SOURCE PASSAGE:
****************************************

Training and inference code for audio generation models

Install

The library can be installed from PyPI with:

$ pip install stable-audio-tools

To run the training scripts or inference code, you'll want to clone this repository, navigate to the root, and run:

$ pip install .

Requirements

Requires PyTorch 2.0 or later for Flash Attention support

Development for the repo is done in Python 3.8.10

Training

Prerequisites

Before starting your training run, you'll need a model config file, as well as a dataset config file. For more information about those, refer to the Configurations section below

The training code also requires a Weights & Biases account to log the training outputs and demos. Create an account and log in with:

$ wandb login

Start training

To start a training run, run the train.py script in the repo root with:

$ python3 ./train.py --dataset-config /path/to/dataset/config --model-config /path/to/model/config --name harmonai_train

The --name parameter will set the project name for your Weights and Biases run.

Training wrappers and model unwrapping

stable-audio-tools uses PyTorch Lightning to facilitate multi-GPU and multi-node training.

When a model is being trained, it is wrapped in a "training wrapper", which is a pl.LightningModule that contains all of the relevant objects needed only for training. That includes things like discriminators for autoencoders, EMA copies of models, and all of the optimizer states.

The checkpoint files created during training include this training wrapper, which greatly increases the size of the checkpoint file.

unwrap_model.py in the repo root will take in a wrapped model checkpoint and save a new checkpoint file including only the model itself.

That can be run with from the repo root with:

$ python3 ./unwrap_model.py --model-config /path/to/model/config --ckpt-path /path/to/wrapped/ckpt --name model_unwrap

Unwrapped model checkpoints are required for:

  • Inference scripts
  • Using a model as a pretransform for another model (e.g. using an autoencoder model for latent diffusion)
  • Fine-tuning a pre-trained model with a modified configuration (i.e. partial initialization)

Fine-tuning

Fine-tuning a model involves continuning a training run from a pre-trained checkpoint.

To continue a training run from a wrapped model checkpoint, you can pass in the checkpoint path to train.py with the --ckpt-path flag.

To start a fresh training run using a pre-trained unwrapped model, you can pass in the unwrapped checkpoint to train.py with the --pretrained-ckpt-path flag.

****************************************

GIVEN INFORMATION:
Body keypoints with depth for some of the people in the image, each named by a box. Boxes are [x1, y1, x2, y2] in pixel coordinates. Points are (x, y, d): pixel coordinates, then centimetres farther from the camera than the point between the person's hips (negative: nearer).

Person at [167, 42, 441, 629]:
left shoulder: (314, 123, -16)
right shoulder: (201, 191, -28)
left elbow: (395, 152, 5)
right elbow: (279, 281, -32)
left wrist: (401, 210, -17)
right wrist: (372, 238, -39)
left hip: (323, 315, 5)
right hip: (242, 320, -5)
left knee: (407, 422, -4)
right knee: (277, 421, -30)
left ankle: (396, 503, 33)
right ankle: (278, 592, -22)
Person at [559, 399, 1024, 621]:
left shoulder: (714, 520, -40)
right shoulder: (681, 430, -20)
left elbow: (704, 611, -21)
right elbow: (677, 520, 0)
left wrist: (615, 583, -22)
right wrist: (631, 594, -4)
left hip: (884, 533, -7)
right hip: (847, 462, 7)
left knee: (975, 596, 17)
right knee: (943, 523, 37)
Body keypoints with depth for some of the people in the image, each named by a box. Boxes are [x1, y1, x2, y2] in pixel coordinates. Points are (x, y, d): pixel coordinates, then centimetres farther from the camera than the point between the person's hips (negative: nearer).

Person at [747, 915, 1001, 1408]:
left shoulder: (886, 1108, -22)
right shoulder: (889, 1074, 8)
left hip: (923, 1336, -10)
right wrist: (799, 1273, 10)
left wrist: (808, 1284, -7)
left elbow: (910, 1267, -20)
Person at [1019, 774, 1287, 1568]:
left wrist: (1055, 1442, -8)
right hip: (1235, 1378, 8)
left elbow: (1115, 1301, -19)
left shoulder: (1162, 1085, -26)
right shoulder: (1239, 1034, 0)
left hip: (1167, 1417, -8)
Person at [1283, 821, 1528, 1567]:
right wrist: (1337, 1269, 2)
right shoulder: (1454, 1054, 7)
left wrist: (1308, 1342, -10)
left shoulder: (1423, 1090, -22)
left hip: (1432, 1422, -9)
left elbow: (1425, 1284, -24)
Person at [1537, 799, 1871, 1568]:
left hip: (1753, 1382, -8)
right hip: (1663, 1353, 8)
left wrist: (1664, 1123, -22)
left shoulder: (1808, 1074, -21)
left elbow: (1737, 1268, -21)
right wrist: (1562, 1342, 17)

****************************************

WORK TO BE COMPLETED: In the stable-audio-tools guide above, which flag passes a pre-trained unwrapped checkpoint to train.py to start a fresh training run?

FINISHED EXERCISE: The --pretrained-ckpt-path flag.